“Well, Imy-Mut, welcome to the party. Would you mind handing over the staff? Then we can get to the real fun. How would you three like to serve me forever?”
“Seriously? Dude, we don’t have souls. And we don’t like humans.” The draugr turned to the reaper. “Well, actually,Ilike humans well enough. And Khent kind of does. But mostly, nah.”
To score a reaper and a draugr would make Vladimir the stuff of legends. Adding a dark elf to that… Hmm. Perhaps he shouldn’t rush taking the Staff of Blight. It might not even be the real one.
He commanded the small legion at his disposal, those he’d sent ahead who’d been stealthily entering the keep, to take the staff away.
A group of ghouls, witches, and druids suddenly appeared from under the ground and yanked the staff down and away.
“Onvyr, get it back,” Rolf ordered.
The dark elf left, but Vladimir paid him no mind.
There was something about the reaper that nagged at him to look closer.
When the draugr appeared in front of him between one heartbeat and the next, Vladimir called on the creature’s essence and yanked it from him, swallowing it down.
The reaper didn’t look surprised when his companion dropped to the ground in a boneless heap. He didn’t take his gaze off Vladimir.
“You’re next, reaper.”
Vladimir didn’t expect a smile from the reaper. Or the sudden pain from within that throbbed like a toothache.

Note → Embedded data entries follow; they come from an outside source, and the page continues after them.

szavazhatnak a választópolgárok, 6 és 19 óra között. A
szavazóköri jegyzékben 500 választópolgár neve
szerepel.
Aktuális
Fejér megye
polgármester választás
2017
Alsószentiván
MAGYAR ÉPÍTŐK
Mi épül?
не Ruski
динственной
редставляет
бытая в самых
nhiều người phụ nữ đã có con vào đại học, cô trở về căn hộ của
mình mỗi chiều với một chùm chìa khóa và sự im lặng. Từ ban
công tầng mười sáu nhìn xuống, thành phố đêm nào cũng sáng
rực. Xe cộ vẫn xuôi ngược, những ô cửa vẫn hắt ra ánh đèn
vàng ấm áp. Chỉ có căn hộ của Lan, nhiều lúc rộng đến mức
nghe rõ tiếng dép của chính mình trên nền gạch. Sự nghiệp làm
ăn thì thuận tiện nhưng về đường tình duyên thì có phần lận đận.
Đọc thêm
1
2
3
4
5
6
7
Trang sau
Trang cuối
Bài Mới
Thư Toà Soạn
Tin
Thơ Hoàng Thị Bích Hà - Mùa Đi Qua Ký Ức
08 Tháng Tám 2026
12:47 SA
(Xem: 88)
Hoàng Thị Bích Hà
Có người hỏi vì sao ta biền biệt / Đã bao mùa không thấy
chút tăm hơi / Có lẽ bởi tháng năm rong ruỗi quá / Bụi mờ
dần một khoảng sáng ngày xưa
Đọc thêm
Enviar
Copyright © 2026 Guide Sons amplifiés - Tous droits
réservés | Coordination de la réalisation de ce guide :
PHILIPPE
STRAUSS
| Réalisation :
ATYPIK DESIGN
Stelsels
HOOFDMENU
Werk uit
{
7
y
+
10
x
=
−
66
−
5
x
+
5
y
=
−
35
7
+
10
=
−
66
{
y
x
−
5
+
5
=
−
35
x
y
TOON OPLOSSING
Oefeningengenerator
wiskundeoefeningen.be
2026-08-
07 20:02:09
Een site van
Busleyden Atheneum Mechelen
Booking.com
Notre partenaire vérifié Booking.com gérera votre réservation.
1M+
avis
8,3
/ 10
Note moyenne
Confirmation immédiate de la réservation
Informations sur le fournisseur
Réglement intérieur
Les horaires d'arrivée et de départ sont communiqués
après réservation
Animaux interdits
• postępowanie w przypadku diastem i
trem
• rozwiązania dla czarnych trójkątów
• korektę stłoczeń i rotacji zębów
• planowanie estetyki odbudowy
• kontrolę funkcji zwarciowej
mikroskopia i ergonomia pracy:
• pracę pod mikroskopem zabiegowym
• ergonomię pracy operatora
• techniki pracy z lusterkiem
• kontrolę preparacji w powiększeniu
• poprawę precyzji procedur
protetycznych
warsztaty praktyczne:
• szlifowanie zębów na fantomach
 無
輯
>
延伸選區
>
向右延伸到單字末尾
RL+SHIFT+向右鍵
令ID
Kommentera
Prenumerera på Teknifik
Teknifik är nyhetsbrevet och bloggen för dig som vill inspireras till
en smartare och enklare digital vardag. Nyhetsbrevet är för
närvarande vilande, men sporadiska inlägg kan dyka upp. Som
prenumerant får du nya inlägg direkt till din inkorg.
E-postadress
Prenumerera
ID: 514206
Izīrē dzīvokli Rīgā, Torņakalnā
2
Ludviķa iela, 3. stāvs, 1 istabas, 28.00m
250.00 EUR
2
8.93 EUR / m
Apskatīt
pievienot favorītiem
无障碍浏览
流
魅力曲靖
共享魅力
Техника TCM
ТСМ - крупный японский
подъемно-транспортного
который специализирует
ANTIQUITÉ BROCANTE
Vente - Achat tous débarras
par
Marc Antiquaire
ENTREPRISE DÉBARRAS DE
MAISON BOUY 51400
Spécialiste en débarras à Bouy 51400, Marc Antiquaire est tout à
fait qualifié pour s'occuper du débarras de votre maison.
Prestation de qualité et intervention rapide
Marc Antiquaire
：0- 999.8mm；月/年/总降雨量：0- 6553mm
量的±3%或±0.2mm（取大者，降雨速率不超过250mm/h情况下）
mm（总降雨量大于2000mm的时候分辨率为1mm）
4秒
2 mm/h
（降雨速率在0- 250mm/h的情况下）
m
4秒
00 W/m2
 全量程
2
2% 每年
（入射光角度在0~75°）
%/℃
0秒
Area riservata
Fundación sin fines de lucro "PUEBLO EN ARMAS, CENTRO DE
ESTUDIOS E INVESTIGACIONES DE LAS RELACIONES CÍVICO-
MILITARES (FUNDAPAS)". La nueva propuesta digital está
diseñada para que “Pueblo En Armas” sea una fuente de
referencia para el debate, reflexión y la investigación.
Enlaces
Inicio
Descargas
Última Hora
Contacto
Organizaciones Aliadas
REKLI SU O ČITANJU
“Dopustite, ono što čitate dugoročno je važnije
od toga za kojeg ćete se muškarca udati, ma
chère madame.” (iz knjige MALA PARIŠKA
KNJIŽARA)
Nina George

“None but those Of the Bloode may contain those Of the Bloode,” the reaper said. “And now you face your Better, human.”
Vladimir smiled, showing his own teeth. When he’d been fully human, he’d had to deal with those stronger and scarier, those who treated humans like scum.
But Nergal had given Vladimir so much to appreciate.
Time to show the vampire that he didn’t know as much as he thought he did.
“Taste fear, reaper. And meet your new master.”
He took a step closer, eating through distance and time in the blink of an eye, and swallowed down the reaper as easily as he’d taken the draugr.
No mess. No fuss. Just immeasurable power now swimming inside him with all the rest.
With a smile, Vladimir nodded to the lamia and demigods hovering nearby.
“Go fetch the staff. And bring me the dark elf as well. Try not to do too much damage. I’d like him mostly in one piece before I devour his soul.”
CHAPTER
THIRTY-THREE
Val couldn’t understand it.
The house stood in one piece. Not a shred of damage to any of the building or the furniture within.
But half the pack lay dead, blood, pus, and other noxious fluids swimming with disease.
“This is the work of the true Staff of Blight,” Mormo said, his voice distressed. “I’m so sorry, Val.”
She looked around the common area, not understanding. She didn’t feel death anywhere, but she could clearly see it. Yet the grief she expected to feel didn’t come.
Talon lay gutted, his head barely clinging to his neck. He’d been disemboweled. The room smelled horrible, the heavy scent of blood and intestinal discharge almost overpowering. Nearby, the bodies of the bear twins curled protectively around Misty, her body in two pieces in a pool of blood.
And then Val sensed it, the lie that was not death. But something else.